Task: Top to bottom, give the entries again exactly as written.

Saved entries
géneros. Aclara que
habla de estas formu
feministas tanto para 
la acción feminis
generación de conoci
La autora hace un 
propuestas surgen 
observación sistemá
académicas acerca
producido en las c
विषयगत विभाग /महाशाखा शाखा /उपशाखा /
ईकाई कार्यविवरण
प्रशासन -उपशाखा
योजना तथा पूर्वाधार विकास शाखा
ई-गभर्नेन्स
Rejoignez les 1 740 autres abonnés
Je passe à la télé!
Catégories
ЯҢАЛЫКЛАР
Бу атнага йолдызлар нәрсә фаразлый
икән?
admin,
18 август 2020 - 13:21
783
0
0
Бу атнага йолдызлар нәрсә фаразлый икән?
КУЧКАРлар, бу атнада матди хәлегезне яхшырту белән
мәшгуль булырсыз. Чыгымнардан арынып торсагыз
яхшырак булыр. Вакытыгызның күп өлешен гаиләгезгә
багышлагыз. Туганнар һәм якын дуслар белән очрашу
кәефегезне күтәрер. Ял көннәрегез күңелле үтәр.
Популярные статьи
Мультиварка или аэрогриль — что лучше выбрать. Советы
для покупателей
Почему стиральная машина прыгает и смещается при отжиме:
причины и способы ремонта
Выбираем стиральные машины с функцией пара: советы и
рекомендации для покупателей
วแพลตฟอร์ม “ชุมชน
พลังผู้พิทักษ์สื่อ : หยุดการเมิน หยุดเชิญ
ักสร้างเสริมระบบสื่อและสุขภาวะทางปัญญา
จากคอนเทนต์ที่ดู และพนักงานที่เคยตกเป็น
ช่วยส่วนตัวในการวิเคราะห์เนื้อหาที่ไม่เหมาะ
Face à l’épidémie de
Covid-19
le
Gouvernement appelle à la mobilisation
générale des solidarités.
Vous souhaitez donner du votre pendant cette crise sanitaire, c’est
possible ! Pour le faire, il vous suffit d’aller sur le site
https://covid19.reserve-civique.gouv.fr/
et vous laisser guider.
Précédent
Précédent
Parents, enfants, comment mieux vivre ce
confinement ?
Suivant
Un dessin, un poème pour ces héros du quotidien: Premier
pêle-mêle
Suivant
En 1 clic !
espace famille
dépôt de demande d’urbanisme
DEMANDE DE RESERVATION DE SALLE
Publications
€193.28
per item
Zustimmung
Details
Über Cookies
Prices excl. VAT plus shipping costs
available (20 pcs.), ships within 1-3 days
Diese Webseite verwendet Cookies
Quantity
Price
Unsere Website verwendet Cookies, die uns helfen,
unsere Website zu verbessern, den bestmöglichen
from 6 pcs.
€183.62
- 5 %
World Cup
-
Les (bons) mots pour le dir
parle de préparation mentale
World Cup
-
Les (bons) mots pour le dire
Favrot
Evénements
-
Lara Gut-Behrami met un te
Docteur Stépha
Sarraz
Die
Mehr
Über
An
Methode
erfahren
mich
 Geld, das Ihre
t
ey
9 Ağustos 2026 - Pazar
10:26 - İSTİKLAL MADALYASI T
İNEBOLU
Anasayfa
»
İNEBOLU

Answer for this exercise:
géneros. Aclara que
habla de estas formu
feministas tanto para 
la acción feminis
generación de conoci
La autora hace un 
propuestas surgen 
observación sistemá
académicas acerca
producido en las c
विषयगत विभाग /महाशाखा शाखा /उपशाखा /
ईकाई कार्यविवरण
प्रशासन -उपशाखा
योजना तथा पूर्वाधार विकास शाखा
ई-गभर्नेन्स
Rejoignez les 1 740 autres abonnés
Je passe à la télé!
Catégories
ЯҢАЛЫКЛАР
Бу атнага йолдызлар нәрсә фаразлый
икән?
admin,
18 август 2020 - 13:21
783
0
0
Бу атнага йолдызлар нәрсә фаразлый икән?
КУЧКАРлар, бу атнада матди хәлегезне яхшырту белән
мәшгуль булырсыз. Чыгымнардан арынып торсагыз
яхшырак булыр. Вакытыгызның күп өлешен гаиләгезгә
багышлагыз. Туганнар һәм якын дуслар белән очрашу
кәефегезне күтәрер. Ял көннәрегез күңелле үтәр.
Популярные статьи
Мультиварка или аэрогриль — что лучше выбрать. Советы
для покупателей
Почему стиральная машина прыгает и смещается при отжиме:
причины и способы ремонта
Выбираем стиральные машины с функцией пара: советы и
рекомендации для покупателей
วแพลตฟอร์ม “ชุมชน
พลังผู้พิทักษ์สื่อ : หยุดการเมิน หยุดเชิญ
ักสร้างเสริมระบบสื่อและสุขภาวะทางปัญญา
จากคอนเทนต์ที่ดู และพนักงานที่เคยตกเป็น
ช่วยส่วนตัวในการวิเคราะห์เนื้อหาที่ไม่เหมาะ
Face à l’épidémie de
Covid-19
le
Gouvernement appelle à la mobilisation
générale des solidarités.
Vous souhaitez donner du votre pendant cette crise sanitaire, c’est
possible ! Pour le faire, il vous suffit d’aller sur le site
https://covid19.reserve-civique.gouv.fr/
et vous laisser guider.
Précédent
Précédent
Parents, enfants, comment mieux vivre ce
confinement ?
Suivant
Un dessin, un poème pour ces héros du quotidien: Premier
pêle-mêle
Suivant
En 1 clic !
espace famille
dépôt de demande d’urbanisme
DEMANDE DE RESERVATION DE SALLE
Publications
€193.28
per item
Zustimmung
Details
Über Cookies
Prices excl. VAT plus shipping costs
available (20 pcs.), ships within 1-3 days
Diese Webseite verwendet Cookies
Quantity
Price
Unsere Website verwendet Cookies, die uns helfen,
unsere Website zu verbessern, den bestmöglichen
from 6 pcs.
€183.62
- 5 %
World Cup
-
Les (bons) mots pour le dir
parle de préparation mentale
World Cup
-
Les (bons) mots pour le dire
Favrot
Evénements
-
Lara Gut-Behrami met un te
Docteur Stépha
Sarraz
Die
Mehr
Über
An
Methode
erfahren
mich
 Geld, das Ihre
t
ey
9 Ağustos 2026 - Pazar
10:26 - İSTİKLAL MADALYASI T
İNEBOLU
Anasayfa
»
İNEBOLU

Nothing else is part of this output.